*Objective:* Duplicate the lines of text in the records below, leaving out the pictures.

*Saved entries:*
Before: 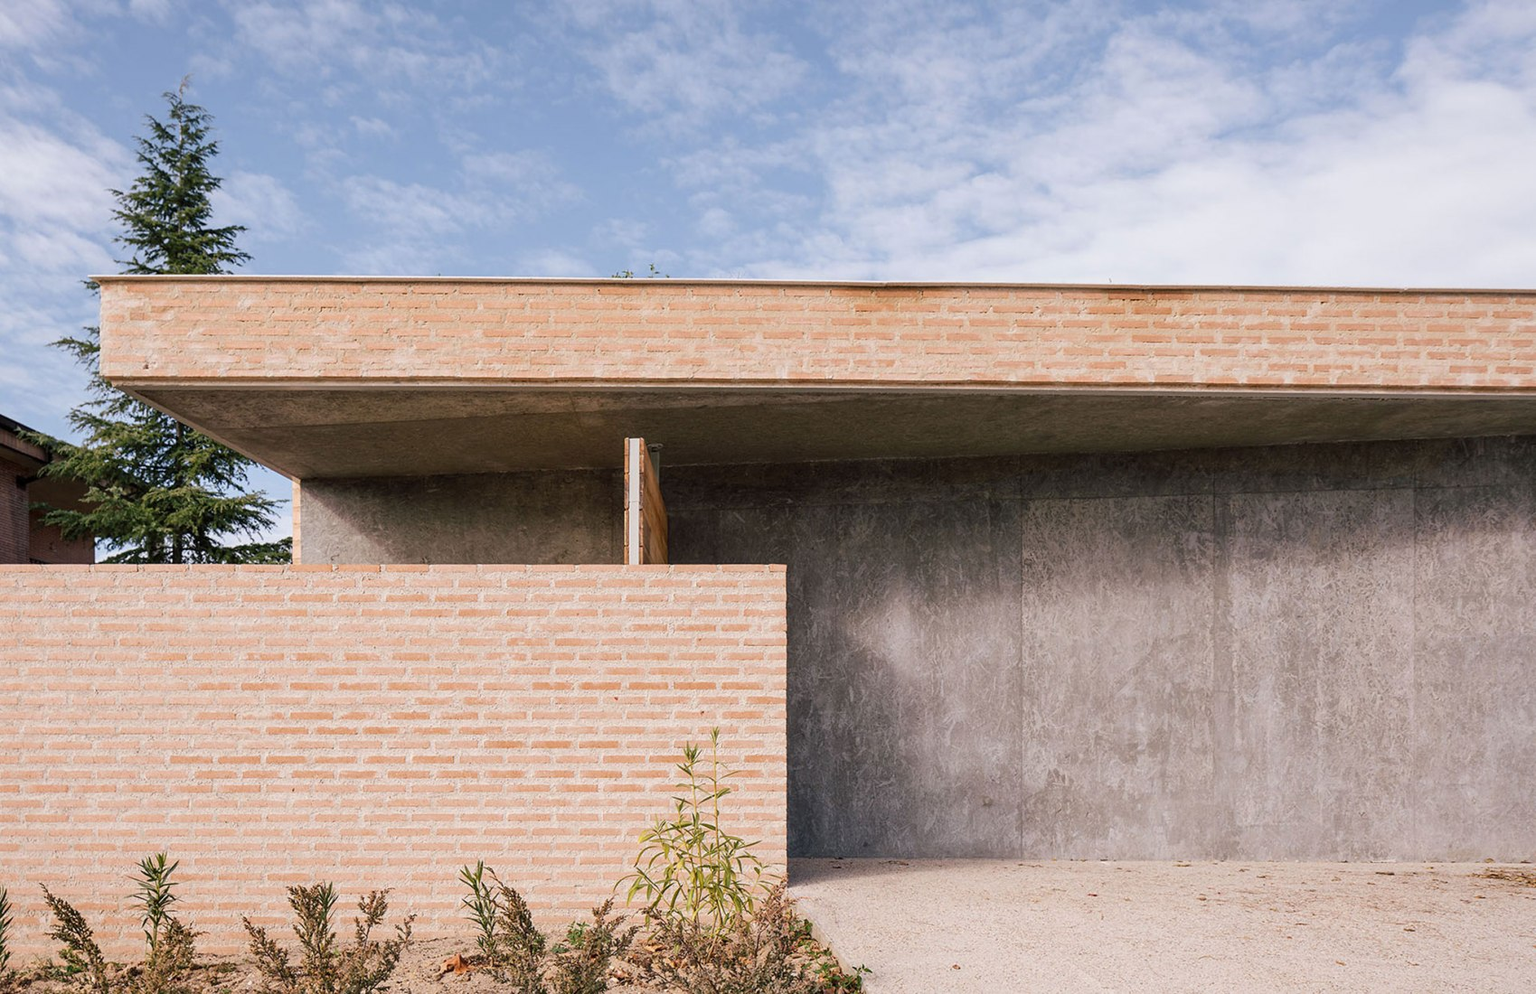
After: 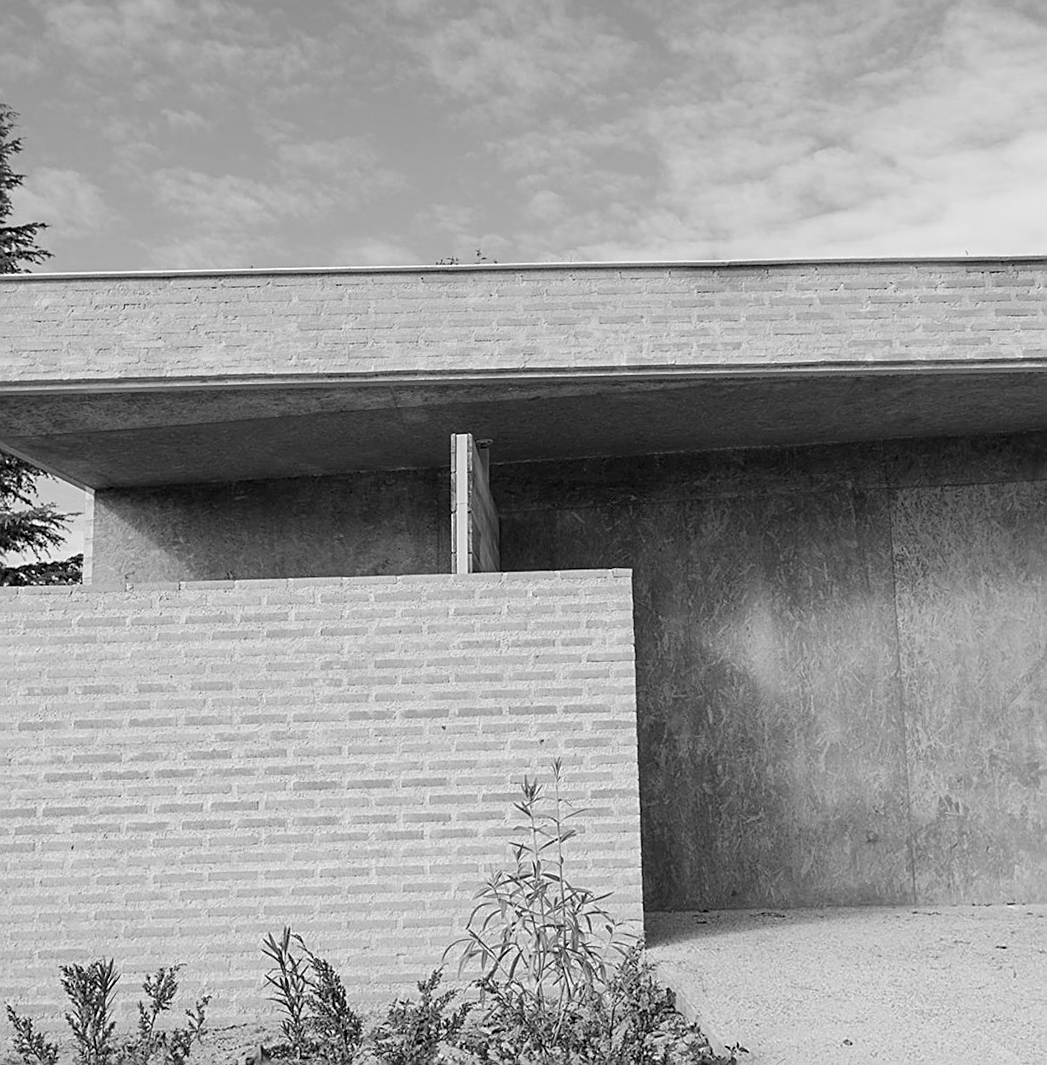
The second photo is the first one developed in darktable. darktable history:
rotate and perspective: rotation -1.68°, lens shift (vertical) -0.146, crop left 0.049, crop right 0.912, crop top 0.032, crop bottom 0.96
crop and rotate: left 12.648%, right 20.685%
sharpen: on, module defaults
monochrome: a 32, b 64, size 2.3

*Exercise solution:*
Before: 
After: 
The second photo is the first one developed in darktable. darktable history:
rotate and perspective: rotation -1.68°, lens shift (vertical) -0.146, crop left 0.049, crop right 0.912, crop top 0.032, crop bottom 0.96
crop and rotate: left 12.648%, right 20.685%
sharpen: on, module defaults
monochrome: a 32, b 64, size 2.3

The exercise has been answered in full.